Logistic Regression Model Comparisons - Lab
Introduction
In this lab, we will further investigate some comparisons between our personal logistic regression implementation, that of sci-kit learn and further tuning parameters that can be adjusted in the model.
Objectives
- Understand and implement logistic regression
- Compare logistic model outputs
In the previous lab, we were able to recreat a logistic regression model output from sci-kit learn that did not include an intercept of regularization. Here, you will continue to analyze the impact of several tuning parameters including the intercept, and regularization parameter which we have not discussed previously.
Importing the Data
As with the previous lab, import the dataset stored in heart.csv
#Your code here
Problem Formulation
Define X and y as with the previous lab. This time, follow best practices and also implementk a standard train-test split.
For consistency of results, use random_state=17.
#Your code here
Initial Model - Personal Implementation
Use your code from the previous lab to once again train a logistic regression algorithm on the training set.
# Your code here
Now use your algorithm to make [probability] predictions on the test set
#Your code here
Create an ROC curve for your predictions
#Your code here
Update your ROC curve to not only include a graph of the test set, but one of the train set
# Your code here
Create a confusion matrix for your predictions
Use a standard decision boundary of .5 to convert your probabilities output by logistic regression into binary classifications. (Again this should be for the test set.) Afterwards, feel free to use the built in sci-kit learn methods to compute the confusion matrix as we discussed in previous sections.
# Your code here
Initial Model - sci-kit learn
Do the same using the built in method from sci-kit learn. To start, create an identical model as you did in the last section; turn off the intercept and set the regularization parameter, C, to a ridiculously large number such as 1e16.
# Your code here
Create an ROC Curve for the sci-kit learn model
#Your code here
As before add an ROC curve to the graph for the train set as well
#Your code here
Adding an Intercept
Now add an intercept to the sci-kit learn model. Keep the regularization parameter C set to a very large number such as 1e16. Plot all three models ROC curves on the same graph.
# Your code here
Altering the Regularization Parameter
Now, experiment with altering the regularization parameter. At minimum, create 5 different subplots with varying regularization (C) parameters. For each, plot the ROC curve of the train and test set for that specific model.

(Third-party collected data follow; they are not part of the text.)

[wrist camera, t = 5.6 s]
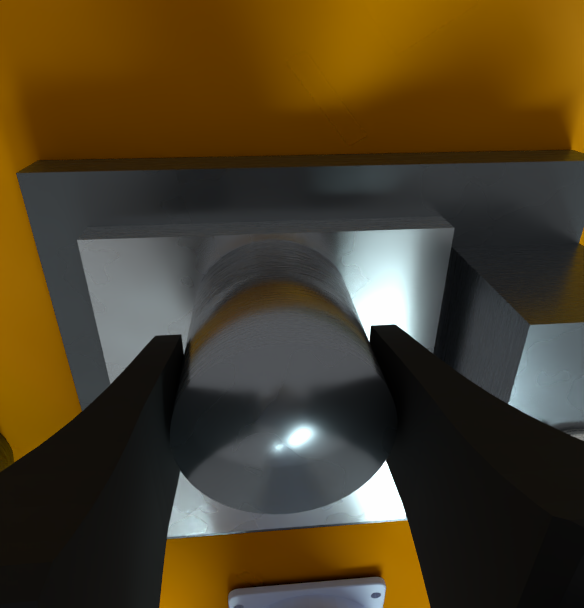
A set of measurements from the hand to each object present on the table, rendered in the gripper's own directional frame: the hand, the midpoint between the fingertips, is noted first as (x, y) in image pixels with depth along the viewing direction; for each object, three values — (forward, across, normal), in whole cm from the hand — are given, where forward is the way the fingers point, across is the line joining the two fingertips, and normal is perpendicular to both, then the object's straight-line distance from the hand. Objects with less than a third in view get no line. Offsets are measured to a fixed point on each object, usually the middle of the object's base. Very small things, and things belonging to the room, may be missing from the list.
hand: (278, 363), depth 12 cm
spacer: (+2, 0, 0) cm, 2 cm away
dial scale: (+5, -2, +4) cm, 6 cm away
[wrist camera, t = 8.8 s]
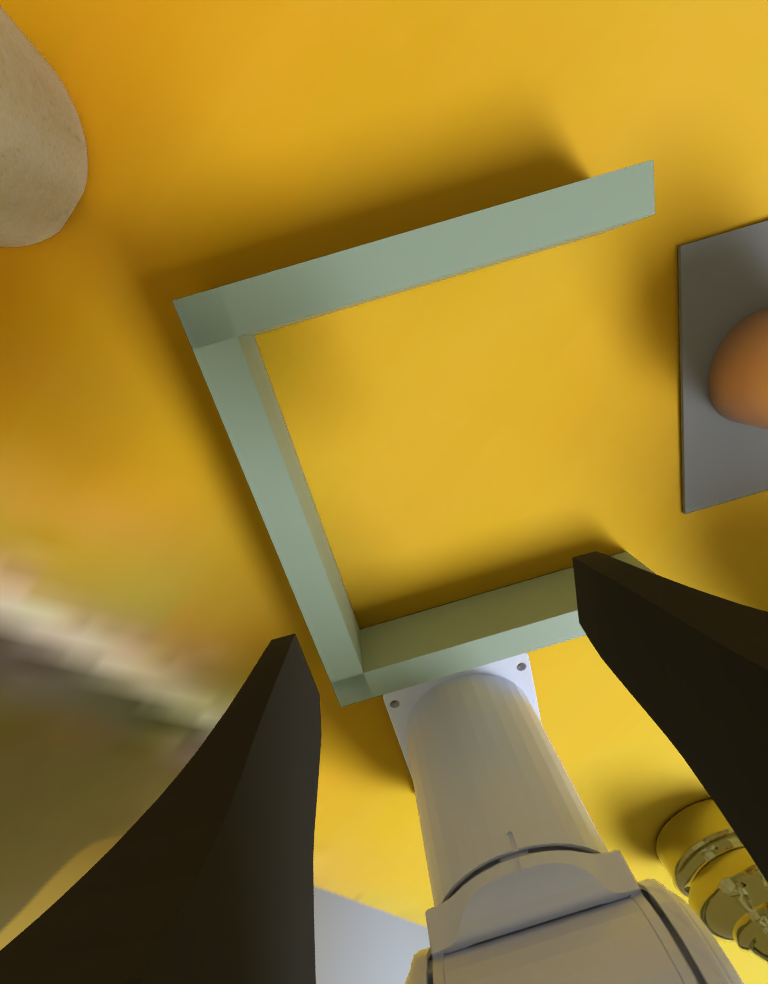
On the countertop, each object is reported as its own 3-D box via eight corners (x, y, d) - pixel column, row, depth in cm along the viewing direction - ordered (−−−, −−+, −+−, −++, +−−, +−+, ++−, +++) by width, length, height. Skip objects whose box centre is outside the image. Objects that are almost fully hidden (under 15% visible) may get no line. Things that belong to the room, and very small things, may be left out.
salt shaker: (751, 780, 30) (940, 986, 20) (752, 845, 32) (920, 1053, 23) (647, 814, 30) (788, 1034, 21) (656, 876, 33) (785, 1095, 23)
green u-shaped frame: (628, 576, 23) (669, 610, 20) (340, 660, 23) (340, 707, 20) (599, 188, 16) (653, 159, 14) (200, 305, 16) (172, 300, 14)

Regularization parameters between 1 and 20 are recommended. Observe the difference in test and train auc as you go along.
# Your code here
Comment on how the Regularization Parameter Impacts the ROC curves plotted above
#Your response here
Summary
In this lesson, we reviewed many of the accuracy measures of classification algorithms and observed the impact of additional tuning parameters such as regularization.